*** Records
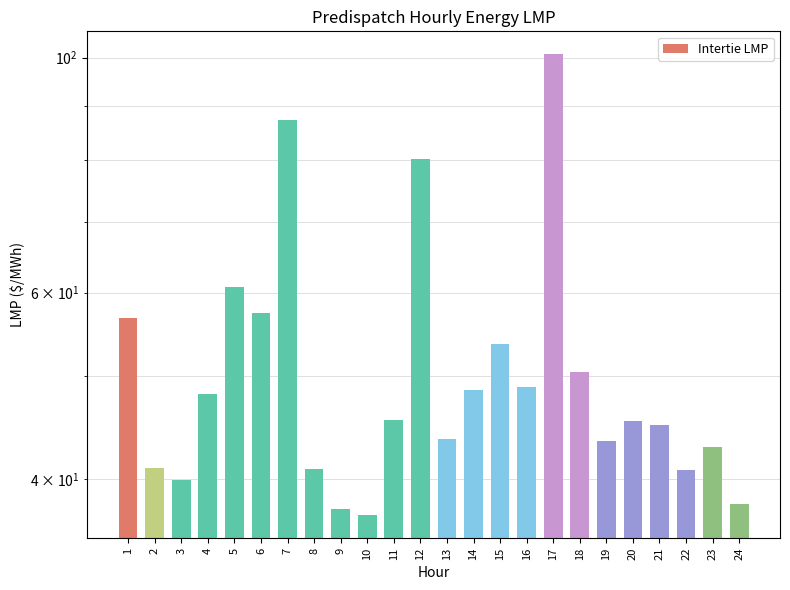

The chart shows a value of 80.3 at 12. True or false?

True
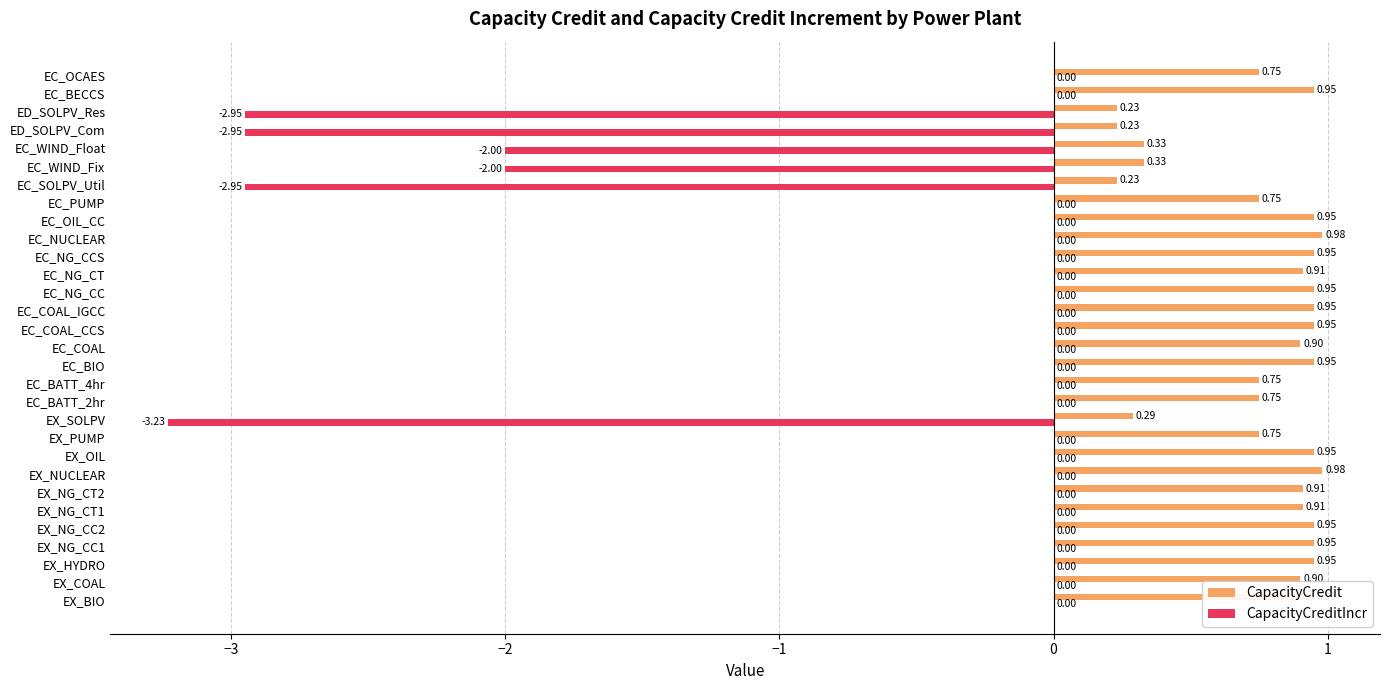

What is the total value across all series at ED_SOLPV_Res?

-2.7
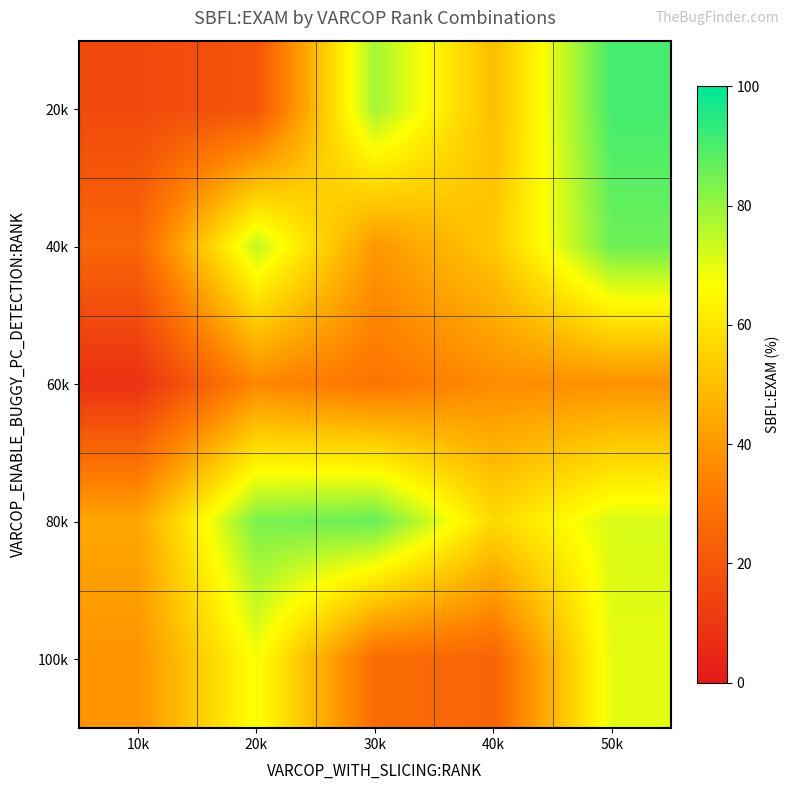

Which has a higher value, 40k or 30k?

30k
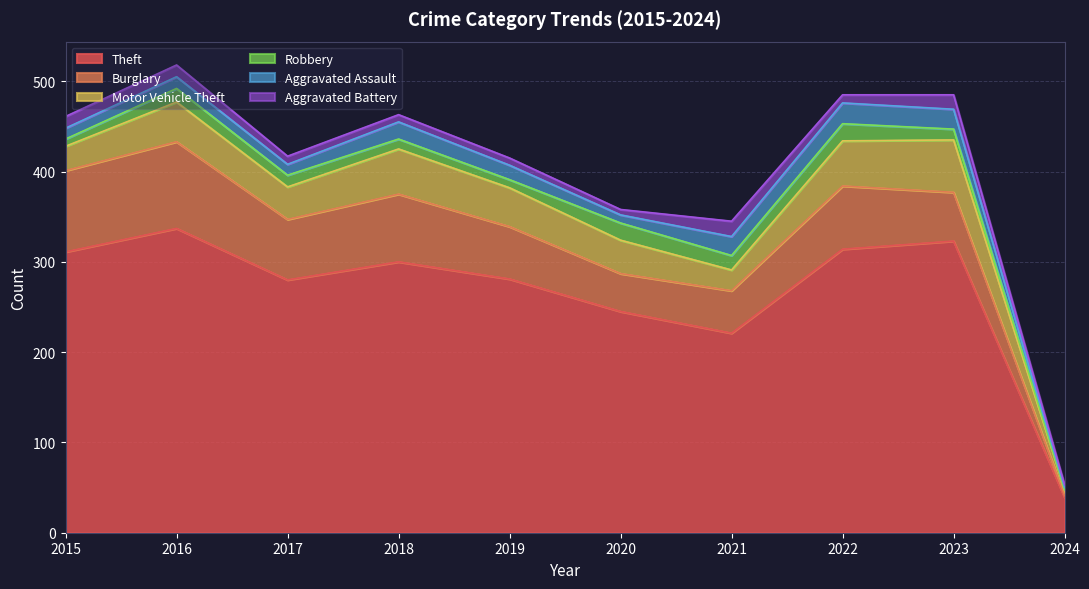

What is the difference between the maximum and minimum values in the Theft series?

298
******
▸ **Activity**
Copy out the text of all four items above word for word, omitting the pictures.

▸ **Answer to this problem**
The chart shows a value of 80.3 at 12. True or false?

True

What is the total value across all series at ED_SOLPV_Res?

-2.7

Which has a higher value, 40k or 30k?

30k

What is the difference between the maximum and minimum values in the Theft series?

298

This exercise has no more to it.